Герой, посюсторонний «ничей жених» не может вполне принадлежать потусторонней героине именно по причине того, что принадлежит чужому ей миру (противоречие между миром и лесом становится совсем очевидным) и чужому ей небу («два крыла… нацеленные в эфир»). Конечно, все это только до его смерти («пока тебе не скрещу на груди персты»). Что до их отношений после его смерти, Цветаева о них умалчивает. Это несколько напоминает отношения блоковского героя с героиней в стихотворении «Шаги Командора». Однако тут мы останавливаемся, чтобы не переходить к сравнительному анализу. Нас интересует только то, с какой неизбежностью романтические игры Цветаевой восходят к далеко до-романтическим, древнейшим представлениям о персонаже, живущем на границе миров. Что это за персонаж? Да Баба-яга, облизывающаяся на явившегося к ней Ивана.

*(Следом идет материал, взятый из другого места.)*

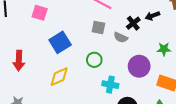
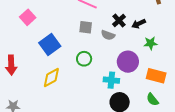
pink square: (40, 13) -> (28, 17), turned 35
black arrow: (152, 16) -> (139, 24), moved
cyan cross: (110, 85) -> (111, 80), moved

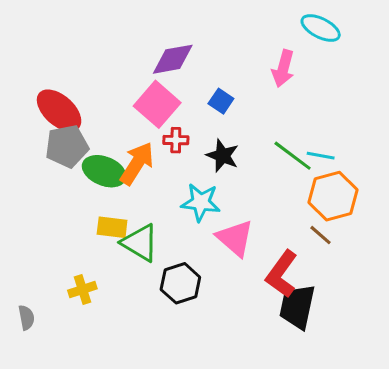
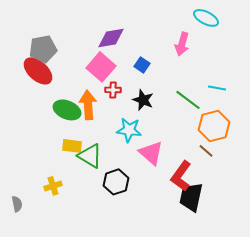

Две обезьяны («С обезьяной» И. Бунина и «Обезьяна» В. Ходасевича)
Стихотворения-двойники, когда они не имеют отношения к плагиату, представляют собой загадочное явление в литературе. Петербургский поэт И. О. Фоняков написал об этом статью (см. его книгу «Островитяне», СПб., 2005), в которой в том числе пишет и об этой паре стихотворений. Не могу не присоединиться к его оценке: неплохое стихотворение Бунина не кажется выдающимся явлением, в то время как стихотворение Ходасевича – событие. Но стихотворение Бунина написано как минимум на двенадцать лет раньше. Было ли дело в том, что в поэтическую манеру Ходасевича входит склонность к аллюзиям и цитатам, в том числе сюжетным? В моей статье о стихотворениях Некрасова «Тройка», Блока «На железной дороге» и Ходасевича «An Mariechen» речь идет о трансформации лирического сюжета, о новых смыслах старых мотивов. Можно сказать так и о рассматриваемой паре стихотворений. Но почему-то кажется, что поэтов, намеренно выбирающих уже использованные сюжеты, привлекает, может быть, неосознанно, другое: возможность прорыва к идеальному образцу сюжета, его архетипу.